ACTION ITEM: Reproduce the following data verbatim, every line, without changing anything.
THE RECORDS START
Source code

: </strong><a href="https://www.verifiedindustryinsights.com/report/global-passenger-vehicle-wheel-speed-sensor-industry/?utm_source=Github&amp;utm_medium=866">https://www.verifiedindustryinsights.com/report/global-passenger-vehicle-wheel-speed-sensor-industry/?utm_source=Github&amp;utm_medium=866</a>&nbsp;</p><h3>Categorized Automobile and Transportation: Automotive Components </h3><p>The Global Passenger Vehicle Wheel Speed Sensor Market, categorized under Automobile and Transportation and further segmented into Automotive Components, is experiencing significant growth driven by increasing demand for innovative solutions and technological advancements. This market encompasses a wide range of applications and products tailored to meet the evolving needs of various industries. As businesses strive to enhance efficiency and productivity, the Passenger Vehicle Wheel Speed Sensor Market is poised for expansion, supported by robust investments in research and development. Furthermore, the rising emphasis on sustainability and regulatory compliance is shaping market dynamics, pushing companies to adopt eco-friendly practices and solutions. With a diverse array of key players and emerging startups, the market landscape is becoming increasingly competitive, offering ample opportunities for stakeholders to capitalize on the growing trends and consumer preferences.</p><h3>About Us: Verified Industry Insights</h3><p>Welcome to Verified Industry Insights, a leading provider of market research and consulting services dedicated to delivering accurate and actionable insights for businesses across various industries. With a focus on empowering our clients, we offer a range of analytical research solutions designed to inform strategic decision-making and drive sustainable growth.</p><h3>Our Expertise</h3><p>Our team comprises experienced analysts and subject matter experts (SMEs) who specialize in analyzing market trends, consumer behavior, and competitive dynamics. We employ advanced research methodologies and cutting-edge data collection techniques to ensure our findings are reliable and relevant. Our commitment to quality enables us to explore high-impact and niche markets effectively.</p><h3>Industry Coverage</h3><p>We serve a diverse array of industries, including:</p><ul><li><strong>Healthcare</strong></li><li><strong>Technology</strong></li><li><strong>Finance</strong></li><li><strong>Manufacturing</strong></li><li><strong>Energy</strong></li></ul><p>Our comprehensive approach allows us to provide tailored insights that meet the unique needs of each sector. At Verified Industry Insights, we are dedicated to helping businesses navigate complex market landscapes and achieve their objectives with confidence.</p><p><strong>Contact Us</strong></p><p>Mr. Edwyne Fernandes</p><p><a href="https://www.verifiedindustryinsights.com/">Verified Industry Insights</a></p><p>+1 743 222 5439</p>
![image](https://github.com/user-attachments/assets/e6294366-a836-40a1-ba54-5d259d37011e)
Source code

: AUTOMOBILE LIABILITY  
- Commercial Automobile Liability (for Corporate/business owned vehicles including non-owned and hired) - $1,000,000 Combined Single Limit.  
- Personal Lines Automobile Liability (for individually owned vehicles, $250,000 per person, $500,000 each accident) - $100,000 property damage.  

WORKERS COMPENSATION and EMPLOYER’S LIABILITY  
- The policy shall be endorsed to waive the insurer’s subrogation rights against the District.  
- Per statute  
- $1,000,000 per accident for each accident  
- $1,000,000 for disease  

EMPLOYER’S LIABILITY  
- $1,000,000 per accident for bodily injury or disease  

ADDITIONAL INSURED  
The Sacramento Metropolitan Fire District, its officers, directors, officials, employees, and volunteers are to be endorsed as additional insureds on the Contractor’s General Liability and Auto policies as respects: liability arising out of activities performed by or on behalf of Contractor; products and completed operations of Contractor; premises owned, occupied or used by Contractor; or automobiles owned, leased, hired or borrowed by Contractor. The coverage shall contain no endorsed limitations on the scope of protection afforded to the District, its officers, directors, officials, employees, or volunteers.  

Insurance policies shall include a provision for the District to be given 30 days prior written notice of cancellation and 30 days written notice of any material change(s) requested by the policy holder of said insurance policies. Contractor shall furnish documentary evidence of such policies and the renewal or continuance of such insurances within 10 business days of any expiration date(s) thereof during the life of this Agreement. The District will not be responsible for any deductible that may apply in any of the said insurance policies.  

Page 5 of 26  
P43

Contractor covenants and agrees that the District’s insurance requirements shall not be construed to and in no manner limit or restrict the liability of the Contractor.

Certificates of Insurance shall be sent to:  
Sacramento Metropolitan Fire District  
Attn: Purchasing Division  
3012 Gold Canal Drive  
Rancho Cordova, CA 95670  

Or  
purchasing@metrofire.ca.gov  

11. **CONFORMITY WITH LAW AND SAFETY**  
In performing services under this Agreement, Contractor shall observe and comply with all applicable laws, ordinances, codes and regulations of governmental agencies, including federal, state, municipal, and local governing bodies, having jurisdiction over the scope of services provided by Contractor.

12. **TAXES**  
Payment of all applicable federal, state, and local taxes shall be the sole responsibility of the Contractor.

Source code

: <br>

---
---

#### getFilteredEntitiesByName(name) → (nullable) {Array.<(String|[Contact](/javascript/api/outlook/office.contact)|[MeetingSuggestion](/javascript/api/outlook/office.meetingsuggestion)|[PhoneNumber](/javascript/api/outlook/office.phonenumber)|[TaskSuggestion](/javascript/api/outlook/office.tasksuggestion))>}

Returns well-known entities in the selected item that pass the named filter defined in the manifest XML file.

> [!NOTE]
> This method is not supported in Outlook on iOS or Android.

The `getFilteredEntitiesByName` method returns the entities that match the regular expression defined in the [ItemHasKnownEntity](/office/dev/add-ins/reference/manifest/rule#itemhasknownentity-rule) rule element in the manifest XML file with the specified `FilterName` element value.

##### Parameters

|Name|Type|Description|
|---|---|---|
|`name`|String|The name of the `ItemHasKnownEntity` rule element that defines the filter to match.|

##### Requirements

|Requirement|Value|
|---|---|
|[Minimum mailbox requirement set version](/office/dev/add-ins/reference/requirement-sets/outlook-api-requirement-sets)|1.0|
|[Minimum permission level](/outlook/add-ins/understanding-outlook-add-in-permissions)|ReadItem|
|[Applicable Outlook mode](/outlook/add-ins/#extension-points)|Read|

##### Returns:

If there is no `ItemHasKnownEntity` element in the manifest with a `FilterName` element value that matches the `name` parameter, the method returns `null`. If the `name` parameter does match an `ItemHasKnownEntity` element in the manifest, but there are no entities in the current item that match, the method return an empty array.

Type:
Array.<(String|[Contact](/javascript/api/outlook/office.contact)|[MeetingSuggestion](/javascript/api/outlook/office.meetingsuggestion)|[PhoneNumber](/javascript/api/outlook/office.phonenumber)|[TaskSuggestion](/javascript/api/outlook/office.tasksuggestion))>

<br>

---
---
THE RECORDS END
SOLVED PROBLEM:
Source code

: </strong><a href="https://www.verifiedindustryinsights.com/report/global-passenger-vehicle-wheel-speed-sensor-industry/?utm_source=Github&amp;utm_medium=866">https://www.verifiedindustryinsights.com/report/global-passenger-vehicle-wheel-speed-sensor-industry/?utm_source=Github&amp;utm_medium=866</a>&nbsp;</p><h3>Categorized Automobile and Transportation: Automotive Components </h3><p>The Global Passenger Vehicle Wheel Speed Sensor Market, categorized under Automobile and Transportation and further segmented into Automotive Components, is experiencing significant growth driven by increasing demand for innovative solutions and technological advancements. This market encompasses a wide range of applications and products tailored to meet the evolving needs of various industries. As businesses strive to enhance efficiency and productivity, the Passenger Vehicle Wheel Speed Sensor Market is poised for expansion, supported by robust investments in research and development. Furthermore, the rising emphasis on sustainability and regulatory compliance is shaping market dynamics, pushing companies to adopt eco-friendly practices and solutions. With a diverse array of key players and emerging startups, the market landscape is becoming increasingly competitive, offering ample opportunities for stakeholders to capitalize on the growing trends and consumer preferences.</p><h3>About Us: Verified Industry Insights</h3><p>Welcome to Verified Industry Insights, a leading provider of market research and consulting services dedicated to delivering accurate and actionable insights for businesses across various industries. With a focus on empowering our clients, we offer a range of analytical research solutions designed to inform strategic decision-making and drive sustainable growth.</p><h3>Our Expertise</h3><p>Our team comprises experienced analysts and subject matter experts (SMEs) who specialize in analyzing market trends, consumer behavior, and competitive dynamics. We employ advanced research methodologies and cutting-edge data collection techniques to ensure our findings are reliable and relevant. Our commitment to quality enables us to explore high-impact and niche markets effectively.</p><h3>Industry Coverage</h3><p>We serve a diverse array of industries, including:</p><ul><li><strong>Healthcare</strong></li><li><strong>Technology</strong></li><li><strong>Finance</strong></li><li><strong>Manufacturing</strong></li><li><strong>Energy</strong></li></ul><p>Our comprehensive approach allows us to provide tailored insights that meet the unique needs of each sector. At Verified Industry Insights, we are dedicated to helping businesses navigate complex market landscapes and achieve their objectives with confidence.</p><p><strong>Contact Us</strong></p><p>Mr. Edwyne Fernandes</p><p><a href="https://www.verifiedindustryinsights.com/">Verified Industry Insights</a></p><p>+1 743 222 5439</p>
![image](https://github.com/user-attachments/assets/e6294366-a836-40a1-ba54-5d259d37011e)
Source code

: AUTOMOBILE LIABILITY  
- Commercial Automobile Liability (for Corporate/business owned vehicles including non-owned and hired) - $1,000,000 Combined Single Limit.  
- Personal Lines Automobile Liability (for individually owned vehicles, $250,000 per person, $500,000 each accident) - $100,000 property damage.  

WORKERS COMPENSATION and EMPLOYER’S LIABILITY  
- The policy shall be endorsed to waive the insurer’s subrogation rights against the District.  
- Per statute  
- $1,000,000 per accident for each accident  
- $1,000,000 for disease  

EMPLOYER’S LIABILITY  
- $1,000,000 per accident for bodily injury or disease  

ADDITIONAL INSURED  
The Sacramento Metropolitan Fire District, its officers, directors, officials, employees, and volunteers are to be endorsed as additional insureds on the Contractor’s General Liability and Auto policies as respects: liability arising out of activities performed by or on behalf of Contractor; products and completed operations of Contractor; premises owned, occupied or used by Contractor; or automobiles owned, leased, hired or borrowed by Contractor. The coverage shall contain no endorsed limitations on the scope of protection afforded to the District, its officers, directors, officials, employees, or volunteers.  

Insurance policies shall include a provision for the District to be given 30 days prior written notice of cancellation and 30 days written notice of any material change(s) requested by the policy holder of said insurance policies. Contractor shall furnish documentary evidence of such policies and the renewal or continuance of such insurances within 10 business days of any expiration date(s) thereof during the life of this Agreement. The District will not be responsible for any deductible that may apply in any of the said insurance policies.  

Page 5 of 26  
P43

Contractor covenants and agrees that the District’s insurance requirements shall not be construed to and in no manner limit or restrict the liability of the Contractor.

Certificates of Insurance shall be sent to:  
Sacramento Metropolitan Fire District  
Attn: Purchasing Division  
3012 Gold Canal Drive  
Rancho Cordova, CA 95670  

Or  
purchasing@metrofire.ca.gov  

11. **CONFORMITY WITH LAW AND SAFETY**  
In performing services under this Agreement, Contractor shall observe and comply with all applicable laws, ordinances, codes and regulations of governmental agencies, including federal, state, municipal, and local governing bodies, having jurisdiction over the scope of services provided by Contractor.

12. **TAXES**  
Payment of all applicable federal, state, and local taxes shall be the sole responsibility of the Contractor.

Source code

: <br>

---
---

#### getFilteredEntitiesByName(name) → (nullable) {Array.<(String|[Contact](/javascript/api/outlook/office.contact)|[MeetingSuggestion](/javascript/api/outlook/office.meetingsuggestion)|[PhoneNumber](/javascript/api/outlook/office.phonenumber)|[TaskSuggestion](/javascript/api/outlook/office.tasksuggestion))>}

Returns well-known entities in the selected item that pass the named filter defined in the manifest XML file.

> [!NOTE]
> This method is not supported in Outlook on iOS or Android.

The `getFilteredEntitiesByName` method returns the entities that match the regular expression defined in the [ItemHasKnownEntity](/office/dev/add-ins/reference/manifest/rule#itemhasknownentity-rule) rule element in the manifest XML file with the specified `FilterName` element value.

##### Parameters

|Name|Type|Description|
|---|---|---|
|`name`|String|The name of the `ItemHasKnownEntity` rule element that defines the filter to match.|

##### Requirements

|Requirement|Value|
|---|---|
|[Minimum mailbox requirement set version](/office/dev/add-ins/reference/requirement-sets/outlook-api-requirement-sets)|1.0|
|[Minimum permission level](/outlook/add-ins/understanding-outlook-add-in-permissions)|ReadItem|
|[Applicable Outlook mode](/outlook/add-ins/#extension-points)|Read|

##### Returns:

If there is no `ItemHasKnownEntity` element in the manifest with a `FilterName` element value that matches the `name` parameter, the method returns `null`. If the `name` parameter does match an `ItemHasKnownEntity` element in the manifest, but there are no entities in the current item that match, the method return an empty array.

Type:
Array.<(String|[Contact](/javascript/api/outlook/office.contact)|[MeetingSuggestion](/javascript/api/outlook/office.meetingsuggestion)|[PhoneNumber](/javascript/api/outlook/office.phonenumber)|[TaskSuggestion](/javascript/api/outlook/office.tasksuggestion))>

<br>

---
---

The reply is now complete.